Pilate’s wife appears in one verse of St Matthew's Gospel proclaiming Jesus's innocence
The reading of the Passion according to Saint Matthew yesterday featured one of the most mysterious verses in the whole New Testament.
It was this:
While Pilate was sitting on the judge’s seat, his wife sent him this message: ‘Don’t have anything to do with that innocent man, for I have suffered a great deal today in a dream because of him.’ (Matthew 27:19).
Pilate’s wife appears, and disappears, in this one verse. Moreover, this verse is found only in the gospel of St Matthew, and in none of the other synoptic gospels. What on earth does it mean? Why is it there? Did Luke and Mark also come across this verse but decide not to include it, not seeing its purpose? What in fact does the verse add to our understanding?
The verse is rather like the tip of an iceberg, in that it suggests some sort of back story, and sure enough, from late antiquity onwards, quite a few imaginative writers have obliged and filled in the gaps for us. Wikipedia has a useful round up of all the Pilate’s wife related literature, and film too.
This idea of every character having a novel in their hinterland is a modern phenomenon, but in the time of the evangelists the novel was unknown, and the idea of character was alien. St Matthew brings Pilate’s wife on stage for one verse only, for a very simple reason, because he needs her for one verse only. She is there to give the reader an important message, namely that Jesus is innocent. She knows this because she has been told it in a dream – the Romans took dreams seriously, as did the Jews, as St Matthew’s infancy narrative makes clear, where St Joseph is informed by dreams on several occasions.

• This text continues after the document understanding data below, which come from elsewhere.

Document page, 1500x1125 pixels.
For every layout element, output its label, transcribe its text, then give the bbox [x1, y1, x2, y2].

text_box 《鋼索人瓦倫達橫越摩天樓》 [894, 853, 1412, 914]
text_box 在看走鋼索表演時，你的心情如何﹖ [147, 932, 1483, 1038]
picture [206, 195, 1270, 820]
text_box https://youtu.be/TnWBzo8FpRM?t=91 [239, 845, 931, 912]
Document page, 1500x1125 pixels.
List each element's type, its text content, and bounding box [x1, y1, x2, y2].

If the dream is authoritative, so too is the messenger. Pilate’s wife is a Roman matron of the upper class, rather like a few of the early Christians. Indeed, some of the first readers of the Gospel of St Matthew may well have seen in her a mirror image of themselves, as we know that quite a few Roman matrons were attracted to Christianity. One could almost say that Pilate’s wife, though not a follower of Jesus herself, is nevertheless a good advertisement for the following of Jesus by other matrons.
There may be other things to take into account when we consider this verse. Pilate, we are told, is sitting in the judgement seat, when he receives his wife’s message. That she should interrupt the sitting of a court is a token of the urgency of her message. But Pilate does not listen, and comes to the wrong judgement, the spectacularly wrong judgement for which he will be famous throughout history. Ironically, his wife, who has no public role to play, and who sends a message, presumably because she cannot intervene in person – his wife, this political non-person, has better judgement that her husband the Roman Procurator. If she had been in charge, things would have been very different. But Roman matrons were barred from taking any part in politics.

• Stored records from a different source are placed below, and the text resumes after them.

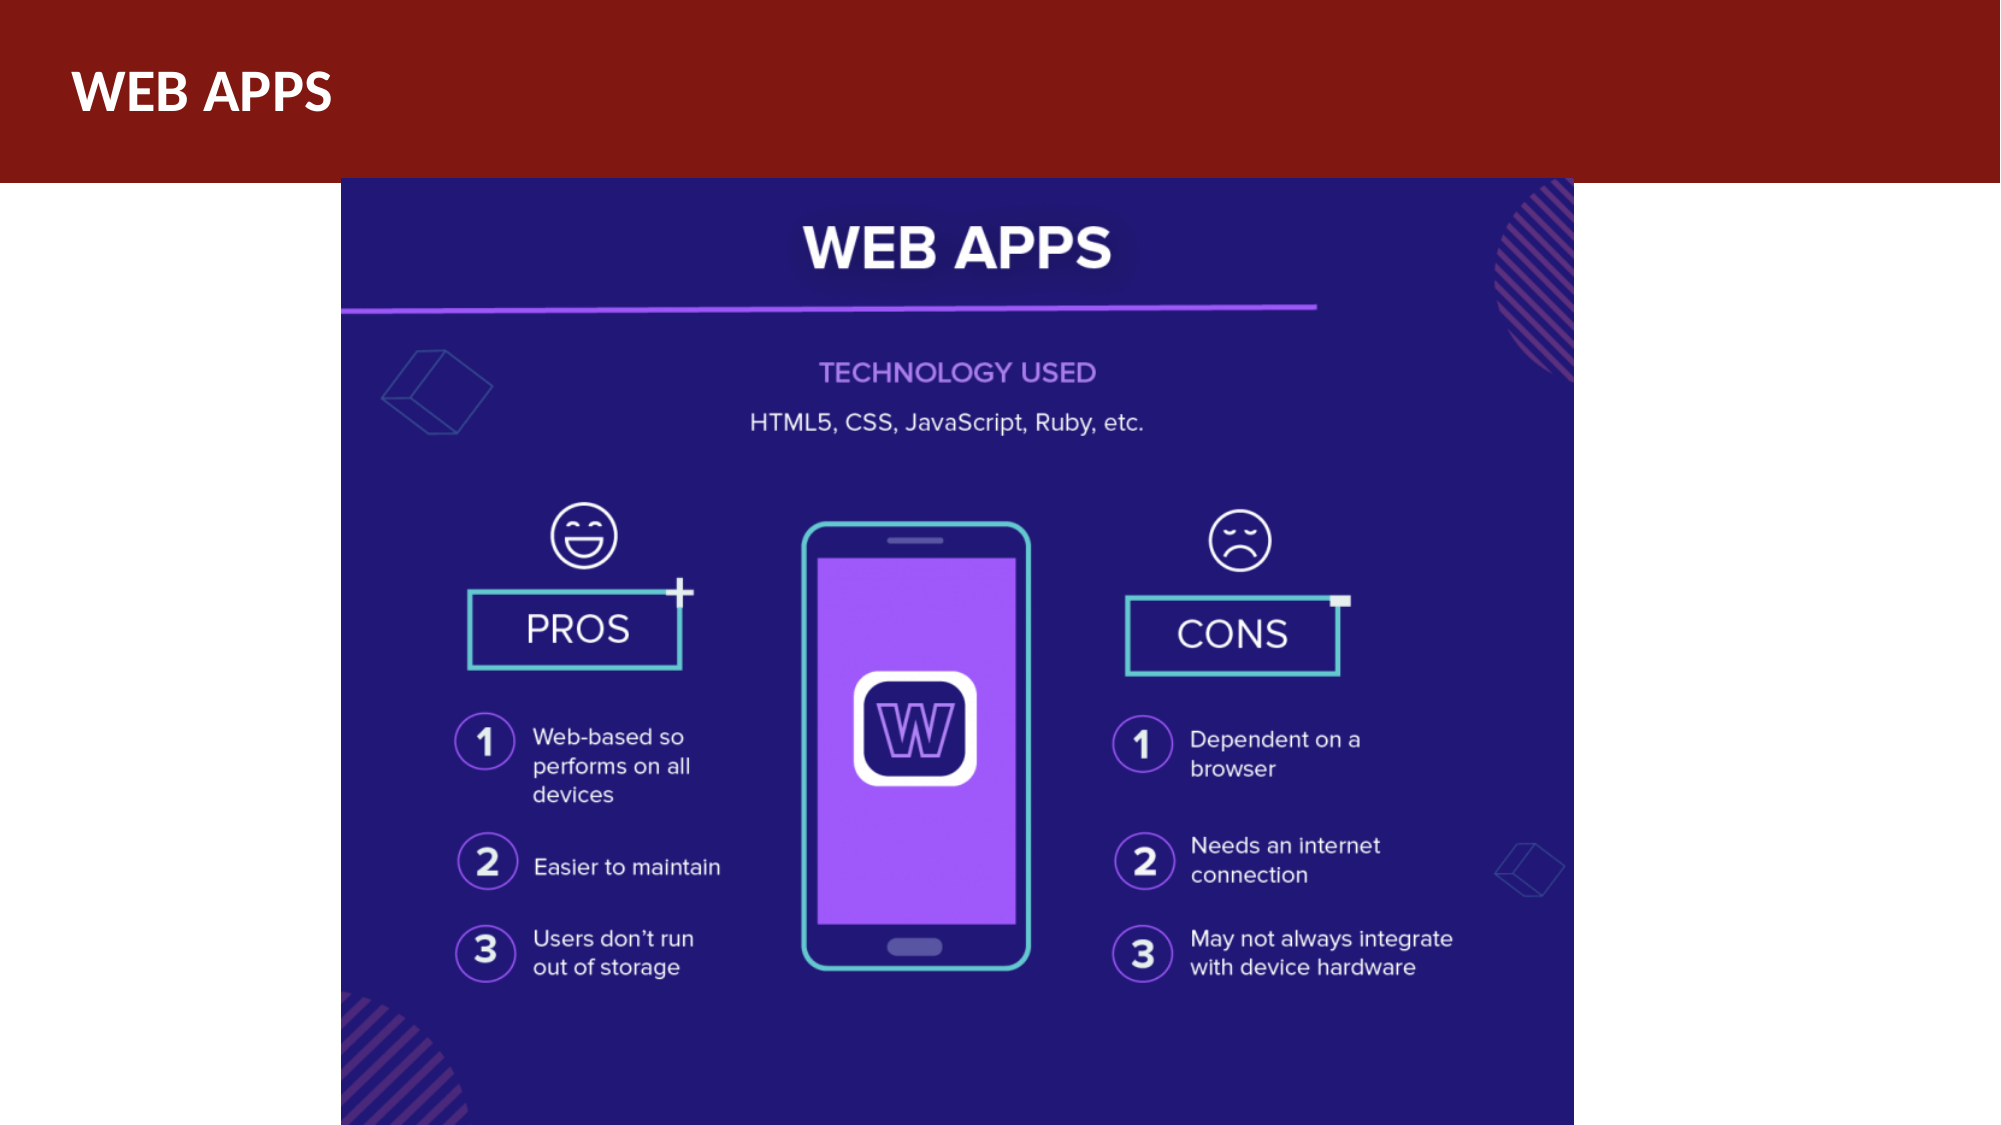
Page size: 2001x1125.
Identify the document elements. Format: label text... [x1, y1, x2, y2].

title WEB APPS [56, 29, 1782, 153]
picture [0, 0, 2000, 1125]
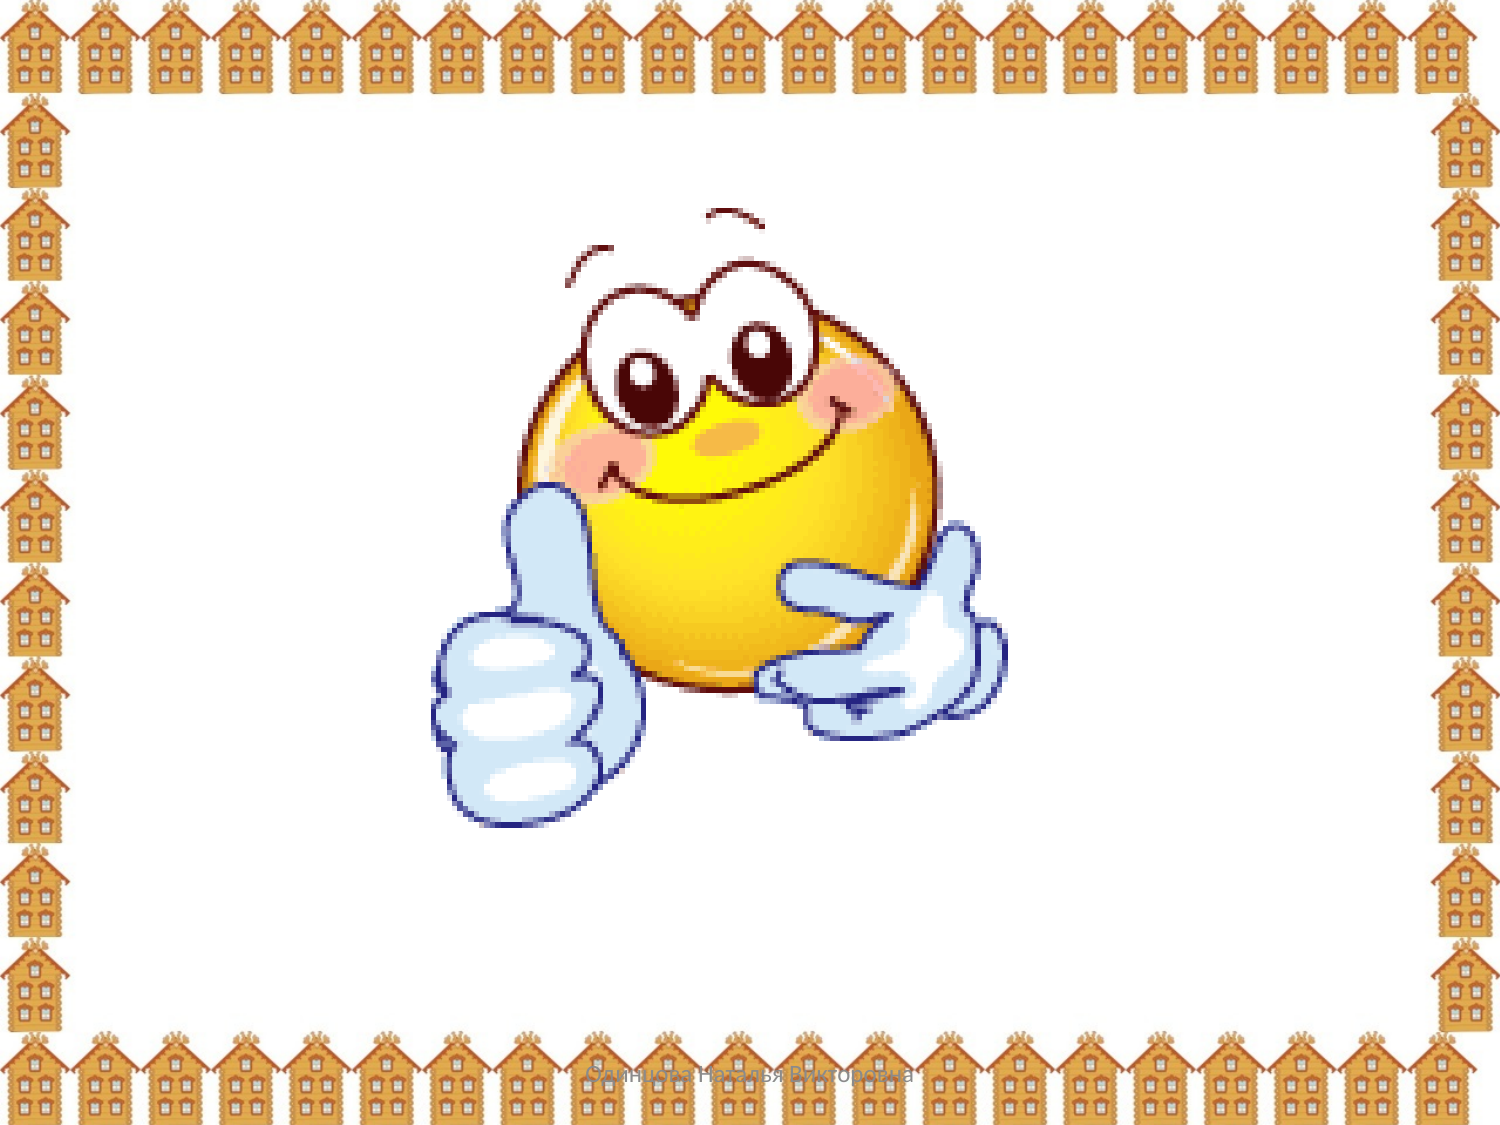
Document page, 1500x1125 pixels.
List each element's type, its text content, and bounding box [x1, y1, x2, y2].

footer Одинцова Наталья Викторовна [512, 1042, 988, 1103]
picture [0, 0, 1500, 1125]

Is Saint Matthew hinting that men should listen to their wives, because their wives often know better? The gospel was written after AD 70, some time during the early years of the Flavian era. Saint Matthew would have known of two Roman matrons who gave their husbands advice, the Augusta Livia, who was married to Augustus, and the Augusta Agrippina, married to her own uncle Claudius. But more to the point than these powerful ladies of the past, was the powerful lady who had got her claws into the future emperor Titus. She was Julia Berenice, Queen of Chalcis, born a princess of the Herodian dynasty,who is mentioned in the Acts of the Apostles, and who had ambitions to marry Titus and rule Rome with him. The Romans did not like her, perhaps because she reminded them too much of Cleopatra, and Titus was eventually persuaded to ditch the ambitious eastern Queen.
There is no suggestion in the gospel that Pilate’s wife is anything but as Roman as he is. Berenice was Jewish. But the Acts of the Apostles, in chapters 25 and 26 suggests that Berenice is not hostile to Christianity. Her brother wants to set Paul free, and her brother is supposed to be utterly under her thumb.
I wonder when writing of Pilate’s wife, did Saint Matthew have these other powerful ladies in mind, one of whom was all too contemporary? Did he view Berenice as a possible friend at court for the Christians? Does Pilate’s wife stand for all those powerful Roman women, who lived in the background, but nevertheless, spoke up for Christianity?